> _Tasks for this exercise_:
1. In the article on the hacking of journalists in China, reproduce word for word the part starting at "IN THE pantheon" and ending at "a real issue.".
2. Extend the article on the hacking of foreign journalists' accounts in China, picking up after its last sentence.

> _Passage to read_:
Another dent in reputation of China as place to do business

Beijing correspondent CLIFFORD COONAN was one of a dozen journalists affected by hacking this week

Beijing correspondent CLIFFORD COONANwas one of a dozen journalists affected by hacking this week

IN THE pantheon of annoying online messages, the line “We’ve detected an issue with your account” has to be one of the more unsettling ones. It’s the carefully couched phraseology that hints at something darker, that perhaps you are not as secure as you think. What issue? Too full? Too busy? Apparently, in this case, the message meant that there had been an attempt to hack my account. That’s a real issue.

When I logged on to my Yahoo account as normal on Tuesday morning, I discovered this message, which had been there for some time, and alarm bells started ringing. We foreign correspondents in China have been extremely sensitive about internet security since Google said it was leaving China over hack attacks on rights activists and censorship back in January.

Conversations with friends showed I was not alone, and it now looks like about a dozen journalists and analysts have been affected by a co-ordinated and highly sophisticated hacking campaign.

READ MORE

Several fellow journalists had received a similar message, and one had spent nearly a whole day arguing with Yahoo trying to get things sorted out. My wife (also a journalist) had a similar problem two months previously, while another colleague, engaged in a sensitive book project about Tibet, lost his Yahoo account entirely for three weeks.

A pattern seemed to be emerging, and the creeping paranoia was not helped by the fact that United States was spelt “Unites States” at the second reference in the message. Bad spelling is a classic sign of e-mail scams or efforts to install malware on a computer, and is often the only way you can tell that you are the subject of a scam.

So was this hacking the work of a Nigerian spam racket, a disgruntled Chechen hacker or a Chinese malware expert? I have no idea, and no way of knowing yet, but the timing of the attack, so close to the Google brouhaha, makes me suspicious.

Every foreign journalist has to use Virtual Private Networks (VPNs) to find out the most basic information because the system of internet controls known as the Great Firewall of China means you cannot see anything the government does not want you to, including long-banned YouTube, Facebook and Twitter.

> _Dataset extract_:
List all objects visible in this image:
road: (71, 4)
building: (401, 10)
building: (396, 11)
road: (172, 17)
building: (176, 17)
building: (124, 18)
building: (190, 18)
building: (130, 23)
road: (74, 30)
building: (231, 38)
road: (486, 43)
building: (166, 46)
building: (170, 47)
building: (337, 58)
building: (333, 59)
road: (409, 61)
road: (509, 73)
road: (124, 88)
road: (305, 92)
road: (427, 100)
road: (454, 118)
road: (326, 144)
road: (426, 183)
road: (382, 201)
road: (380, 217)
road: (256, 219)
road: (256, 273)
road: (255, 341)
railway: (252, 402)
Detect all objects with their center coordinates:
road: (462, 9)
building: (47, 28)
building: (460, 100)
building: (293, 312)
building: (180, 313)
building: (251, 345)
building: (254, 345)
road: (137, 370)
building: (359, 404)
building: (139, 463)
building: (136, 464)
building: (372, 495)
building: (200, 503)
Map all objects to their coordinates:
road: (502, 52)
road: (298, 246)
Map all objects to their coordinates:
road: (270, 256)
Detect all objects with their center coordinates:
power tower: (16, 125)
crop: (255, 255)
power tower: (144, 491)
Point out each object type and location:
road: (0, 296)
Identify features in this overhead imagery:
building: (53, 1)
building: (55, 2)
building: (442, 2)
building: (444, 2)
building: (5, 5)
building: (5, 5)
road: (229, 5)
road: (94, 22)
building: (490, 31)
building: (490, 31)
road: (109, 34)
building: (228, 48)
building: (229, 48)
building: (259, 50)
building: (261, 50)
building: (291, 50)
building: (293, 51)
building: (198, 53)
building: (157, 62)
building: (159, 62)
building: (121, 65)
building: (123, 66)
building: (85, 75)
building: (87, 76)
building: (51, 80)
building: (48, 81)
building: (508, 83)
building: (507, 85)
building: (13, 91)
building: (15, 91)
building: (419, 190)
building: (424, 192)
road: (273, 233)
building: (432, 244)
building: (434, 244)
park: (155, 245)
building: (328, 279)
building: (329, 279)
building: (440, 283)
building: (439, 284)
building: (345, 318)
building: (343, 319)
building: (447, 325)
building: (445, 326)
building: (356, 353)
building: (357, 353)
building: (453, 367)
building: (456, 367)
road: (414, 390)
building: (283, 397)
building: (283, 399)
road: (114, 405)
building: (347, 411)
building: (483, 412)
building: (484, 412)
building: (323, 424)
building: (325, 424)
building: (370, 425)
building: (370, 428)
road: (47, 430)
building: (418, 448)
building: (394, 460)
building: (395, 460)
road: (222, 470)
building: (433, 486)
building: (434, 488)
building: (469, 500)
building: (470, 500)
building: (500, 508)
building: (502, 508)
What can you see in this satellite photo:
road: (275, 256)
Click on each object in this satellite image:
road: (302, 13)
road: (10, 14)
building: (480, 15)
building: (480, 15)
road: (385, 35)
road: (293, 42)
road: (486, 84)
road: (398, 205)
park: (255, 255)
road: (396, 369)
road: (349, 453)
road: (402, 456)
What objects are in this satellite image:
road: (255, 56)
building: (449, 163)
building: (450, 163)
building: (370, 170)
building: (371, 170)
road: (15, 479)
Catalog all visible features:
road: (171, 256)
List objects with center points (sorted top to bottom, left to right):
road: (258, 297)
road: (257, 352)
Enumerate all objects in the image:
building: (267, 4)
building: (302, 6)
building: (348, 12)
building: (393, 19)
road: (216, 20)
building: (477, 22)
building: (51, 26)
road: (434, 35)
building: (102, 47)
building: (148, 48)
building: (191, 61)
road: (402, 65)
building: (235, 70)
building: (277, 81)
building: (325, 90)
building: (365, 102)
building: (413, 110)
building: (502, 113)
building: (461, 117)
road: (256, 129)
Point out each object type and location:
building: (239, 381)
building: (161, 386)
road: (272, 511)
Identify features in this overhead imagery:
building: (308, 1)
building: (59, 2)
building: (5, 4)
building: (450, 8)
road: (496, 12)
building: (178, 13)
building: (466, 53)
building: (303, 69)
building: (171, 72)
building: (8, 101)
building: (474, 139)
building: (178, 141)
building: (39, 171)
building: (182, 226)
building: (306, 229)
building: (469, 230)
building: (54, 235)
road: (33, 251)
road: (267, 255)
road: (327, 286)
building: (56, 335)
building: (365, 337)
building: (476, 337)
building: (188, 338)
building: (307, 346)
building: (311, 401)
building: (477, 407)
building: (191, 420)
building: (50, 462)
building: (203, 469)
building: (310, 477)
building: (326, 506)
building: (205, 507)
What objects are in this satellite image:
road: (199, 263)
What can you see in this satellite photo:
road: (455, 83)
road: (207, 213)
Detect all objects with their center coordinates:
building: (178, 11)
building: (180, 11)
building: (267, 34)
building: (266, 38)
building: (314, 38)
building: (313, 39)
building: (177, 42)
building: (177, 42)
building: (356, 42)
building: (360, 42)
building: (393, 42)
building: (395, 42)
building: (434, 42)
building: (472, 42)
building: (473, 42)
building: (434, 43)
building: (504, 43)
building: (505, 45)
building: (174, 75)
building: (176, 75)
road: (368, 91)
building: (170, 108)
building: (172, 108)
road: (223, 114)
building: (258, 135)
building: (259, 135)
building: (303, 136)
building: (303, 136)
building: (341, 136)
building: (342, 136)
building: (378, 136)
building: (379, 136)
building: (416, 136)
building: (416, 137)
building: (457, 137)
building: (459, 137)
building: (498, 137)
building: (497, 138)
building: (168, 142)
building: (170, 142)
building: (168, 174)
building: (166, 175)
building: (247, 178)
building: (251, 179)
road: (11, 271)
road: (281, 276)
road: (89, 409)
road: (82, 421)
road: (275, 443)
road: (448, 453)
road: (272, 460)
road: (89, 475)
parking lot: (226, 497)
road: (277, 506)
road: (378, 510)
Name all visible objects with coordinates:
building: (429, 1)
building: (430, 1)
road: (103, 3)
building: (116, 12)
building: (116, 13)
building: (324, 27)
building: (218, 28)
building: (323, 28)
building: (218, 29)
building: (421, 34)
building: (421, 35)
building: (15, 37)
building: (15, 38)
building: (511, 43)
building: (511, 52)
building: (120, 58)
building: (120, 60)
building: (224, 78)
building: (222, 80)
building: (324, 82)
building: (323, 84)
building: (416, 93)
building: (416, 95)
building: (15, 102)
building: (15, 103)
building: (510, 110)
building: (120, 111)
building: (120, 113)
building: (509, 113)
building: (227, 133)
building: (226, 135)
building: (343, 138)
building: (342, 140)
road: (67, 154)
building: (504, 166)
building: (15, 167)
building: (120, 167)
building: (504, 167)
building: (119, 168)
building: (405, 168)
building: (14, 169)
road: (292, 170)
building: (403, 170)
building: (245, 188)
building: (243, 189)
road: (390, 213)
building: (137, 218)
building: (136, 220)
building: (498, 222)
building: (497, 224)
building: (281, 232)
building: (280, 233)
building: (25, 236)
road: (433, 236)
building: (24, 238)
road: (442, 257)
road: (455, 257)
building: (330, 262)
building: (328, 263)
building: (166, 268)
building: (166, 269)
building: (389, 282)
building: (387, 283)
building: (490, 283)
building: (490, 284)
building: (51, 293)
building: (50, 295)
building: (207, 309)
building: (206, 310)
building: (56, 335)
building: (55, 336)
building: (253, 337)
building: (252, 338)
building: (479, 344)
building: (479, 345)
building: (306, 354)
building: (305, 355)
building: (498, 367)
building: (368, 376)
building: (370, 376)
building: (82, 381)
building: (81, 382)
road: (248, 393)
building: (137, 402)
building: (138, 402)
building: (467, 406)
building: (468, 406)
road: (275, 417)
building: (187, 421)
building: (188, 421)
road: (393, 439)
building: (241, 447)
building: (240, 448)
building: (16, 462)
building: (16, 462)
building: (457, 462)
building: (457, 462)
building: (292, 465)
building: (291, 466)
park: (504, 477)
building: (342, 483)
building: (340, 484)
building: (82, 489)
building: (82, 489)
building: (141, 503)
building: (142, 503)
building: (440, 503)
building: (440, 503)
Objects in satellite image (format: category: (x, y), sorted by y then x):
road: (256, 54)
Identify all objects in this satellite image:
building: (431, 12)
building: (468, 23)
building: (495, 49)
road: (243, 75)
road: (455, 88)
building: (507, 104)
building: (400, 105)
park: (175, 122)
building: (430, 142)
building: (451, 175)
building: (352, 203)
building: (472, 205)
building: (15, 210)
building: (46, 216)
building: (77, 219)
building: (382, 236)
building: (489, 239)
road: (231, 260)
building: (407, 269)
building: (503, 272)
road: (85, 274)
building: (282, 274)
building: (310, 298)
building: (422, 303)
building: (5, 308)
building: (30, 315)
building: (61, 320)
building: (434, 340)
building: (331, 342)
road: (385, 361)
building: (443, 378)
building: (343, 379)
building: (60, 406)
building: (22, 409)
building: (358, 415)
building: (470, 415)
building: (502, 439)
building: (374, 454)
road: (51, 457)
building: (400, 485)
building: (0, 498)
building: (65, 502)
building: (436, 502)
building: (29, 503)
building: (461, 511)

> _Responses per task_:
1.
IN THE pantheon of annoying online messages, the line “We’ve detected an issue with your account” has to be one of the more unsettling ones. It’s the carefully couched phraseology that hints at something darker, that perhaps you are not as secure as you think. What issue? Too full? Too busy? Apparently, in this case, the message meant that there had been an attempt to hack my account. That’s a real issue.

2.
As an accredited journalist you have freedom to move around to report and are never censored. Anyone can read the stories online, so there’s no need to monitor what you’re doing, although it seems like good practice to always presume you are under surveillance of some kind.

Regardless of whether this was an effort to hack into my account from within China or something different, this has not been a great week for China’s reputation as a place to do business. Four executives from the mining giant Rio Tinto were given hefty jail sentences for corruption and stealing secrets. Even though they confessed to taking bribes, the lack of transparency about why they were arrested, what happened in the court and on what grounds they were convicted has not covered the Chinese legal system in glory.

Then there is Google. Last week, Google began its slow retreat from the mainland market, redirecting its search engine to Hong Kong. Its decision to quit has caused widespread anger in China, and we’ve all been watching to see if the government decides to retaliate. An analyst colleague said that Yahoo had told him that somebody was trying to get hold of his registration information, and that his account had been frozen until they could clear up what happened.

The annoying online message said I should get in touch with Yahoo, which I did, but they haven’t gotten back to me yet. Hopefully they can explain what this “issue” really is all about.